[Exercise description] Would you transcribe each entry precisely as it stands, setting aside any images?

[Information shown]
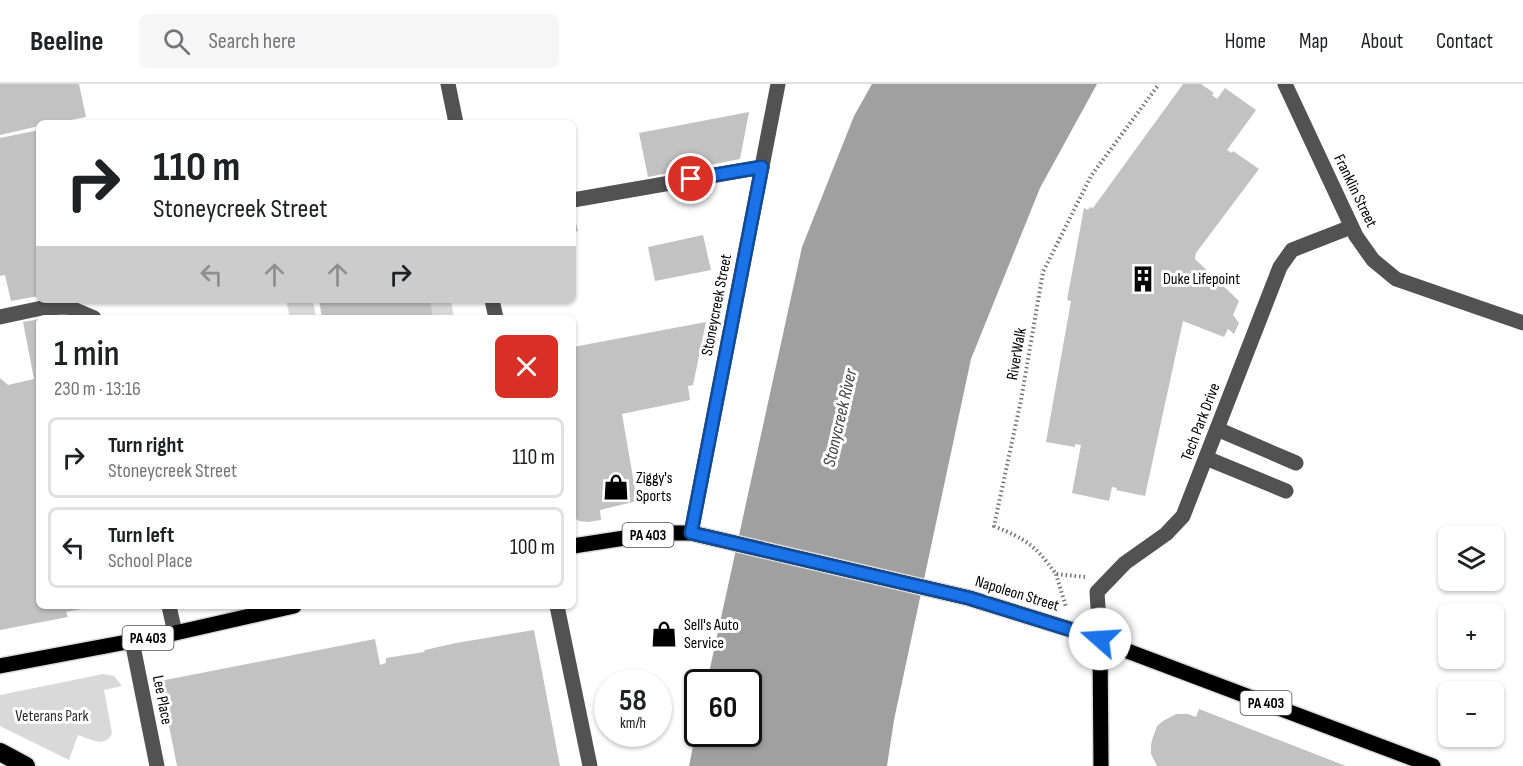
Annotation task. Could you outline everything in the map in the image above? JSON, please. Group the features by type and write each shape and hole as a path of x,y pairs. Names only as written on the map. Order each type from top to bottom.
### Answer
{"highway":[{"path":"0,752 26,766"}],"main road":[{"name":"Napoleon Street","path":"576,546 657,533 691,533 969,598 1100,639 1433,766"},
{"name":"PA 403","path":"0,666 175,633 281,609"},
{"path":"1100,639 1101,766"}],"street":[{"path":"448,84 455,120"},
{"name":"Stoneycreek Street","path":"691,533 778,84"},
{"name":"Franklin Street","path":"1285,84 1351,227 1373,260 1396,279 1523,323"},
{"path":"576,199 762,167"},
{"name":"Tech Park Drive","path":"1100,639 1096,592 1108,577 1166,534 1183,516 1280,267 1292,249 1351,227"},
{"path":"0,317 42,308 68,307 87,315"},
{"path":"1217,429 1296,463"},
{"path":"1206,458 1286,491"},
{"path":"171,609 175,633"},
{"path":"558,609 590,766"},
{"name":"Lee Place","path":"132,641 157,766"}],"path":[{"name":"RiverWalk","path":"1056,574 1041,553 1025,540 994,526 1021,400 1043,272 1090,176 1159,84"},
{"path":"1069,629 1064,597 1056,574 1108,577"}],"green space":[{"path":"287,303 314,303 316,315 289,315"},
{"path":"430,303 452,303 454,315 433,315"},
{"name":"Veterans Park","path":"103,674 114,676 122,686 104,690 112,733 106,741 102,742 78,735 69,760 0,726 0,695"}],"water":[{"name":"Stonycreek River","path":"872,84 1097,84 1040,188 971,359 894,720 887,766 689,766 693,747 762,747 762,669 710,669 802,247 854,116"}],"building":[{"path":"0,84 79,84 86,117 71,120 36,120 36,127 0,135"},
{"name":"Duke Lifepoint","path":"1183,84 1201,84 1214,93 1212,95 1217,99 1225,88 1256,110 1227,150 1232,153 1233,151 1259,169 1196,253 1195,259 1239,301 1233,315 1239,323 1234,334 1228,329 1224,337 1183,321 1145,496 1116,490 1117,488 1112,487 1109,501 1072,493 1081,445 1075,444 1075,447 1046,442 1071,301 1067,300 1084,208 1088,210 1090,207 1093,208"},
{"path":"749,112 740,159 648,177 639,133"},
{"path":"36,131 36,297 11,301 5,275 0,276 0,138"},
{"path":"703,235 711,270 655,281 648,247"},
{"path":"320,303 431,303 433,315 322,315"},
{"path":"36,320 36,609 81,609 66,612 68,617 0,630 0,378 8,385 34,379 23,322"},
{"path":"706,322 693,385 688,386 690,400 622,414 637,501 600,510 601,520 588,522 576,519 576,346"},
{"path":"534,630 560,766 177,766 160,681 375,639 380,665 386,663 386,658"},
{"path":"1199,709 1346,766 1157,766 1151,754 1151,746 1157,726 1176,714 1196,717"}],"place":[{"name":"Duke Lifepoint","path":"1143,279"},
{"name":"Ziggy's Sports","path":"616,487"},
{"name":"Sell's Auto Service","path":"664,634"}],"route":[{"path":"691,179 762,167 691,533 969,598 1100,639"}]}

[Solution to the problem]
Annotation task. Could you outline everything in the map in the image above? JSON, please. Group the features by type and write each shape and hole as a path of x,y pairs. Names only as written on the map. Order each type from top to bottom.
### Answer
{"highway":[{"path":"0,752 26,766"}],"main road":[{"name":"Napoleon Street","path":"576,546 657,533 691,533 969,598 1100,639 1433,766"},
{"name":"PA 403","path":"0,666 175,633 281,609"},
{"path":"1100,639 1101,766"}],"street":[{"path":"448,84 455,120"},
{"name":"Stoneycreek Street","path":"691,533 778,84"},
{"name":"Franklin Street","path":"1285,84 1351,227 1373,260 1396,279 1523,323"},
{"path":"576,199 762,167"},
{"name":"Tech Park Drive","path":"1100,639 1096,592 1108,577 1166,534 1183,516 1280,267 1292,249 1351,227"},
{"path":"0,317 42,308 68,307 87,315"},
{"path":"1217,429 1296,463"},
{"path":"1206,458 1286,491"},
{"path":"171,609 175,633"},
{"path":"558,609 590,766"},
{"name":"Lee Place","path":"132,641 157,766"}],"path":[{"name":"RiverWalk","path":"1056,574 1041,553 1025,540 994,526 1021,400 1043,272 1090,176 1159,84"},
{"path":"1069,629 1064,597 1056,574 1108,577"}],"green space":[{"path":"287,303 314,303 316,315 289,315"},
{"path":"430,303 452,303 454,315 433,315"},
{"name":"Veterans Park","path":"103,674 114,676 122,686 104,690 112,733 106,741 102,742 78,735 69,760 0,726 0,695"}],"water":[{"name":"Stonycreek River","path":"872,84 1097,84 1040,188 971,359 894,720 887,766 689,766 693,747 762,747 762,669 710,669 802,247 854,116"}],"building":[{"path":"0,84 79,84 86,117 71,120 36,120 36,127 0,135"},
{"name":"Duke Lifepoint","path":"1183,84 1201,84 1214,93 1212,95 1217,99 1225,88 1256,110 1227,150 1232,153 1233,151 1259,169 1196,253 1195,259 1239,301 1233,315 1239,323 1234,334 1228,329 1224,337 1183,321 1145,496 1116,490 1117,488 1112,487 1109,501 1072,493 1081,445 1075,444 1075,447 1046,442 1071,301 1067,300 1084,208 1088,210 1090,207 1093,208"},
{"path":"749,112 740,159 648,177 639,133"},
{"path":"36,131 36,297 11,301 5,275 0,276 0,138"},
{"path":"703,235 711,270 655,281 648,247"},
{"path":"320,303 431,303 433,315 322,315"},
{"path":"36,320 36,609 81,609 66,612 68,617 0,630 0,378 8,385 34,379 23,322"},
{"path":"706,322 693,385 688,386 690,400 622,414 637,501 600,510 601,520 588,522 576,519 576,346"},
{"path":"534,630 560,766 177,766 160,681 375,639 380,665 386,663 386,658"},
{"path":"1199,709 1346,766 1157,766 1151,754 1151,746 1157,726 1176,714 1196,717"}],"place":[{"name":"Duke Lifepoint","path":"1143,279"},
{"name":"Ziggy's Sports","path":"616,487"},
{"name":"Sell's Auto Service","path":"664,634"}],"route":[{"path":"691,179 762,167 691,533 969,598 1100,639"}]}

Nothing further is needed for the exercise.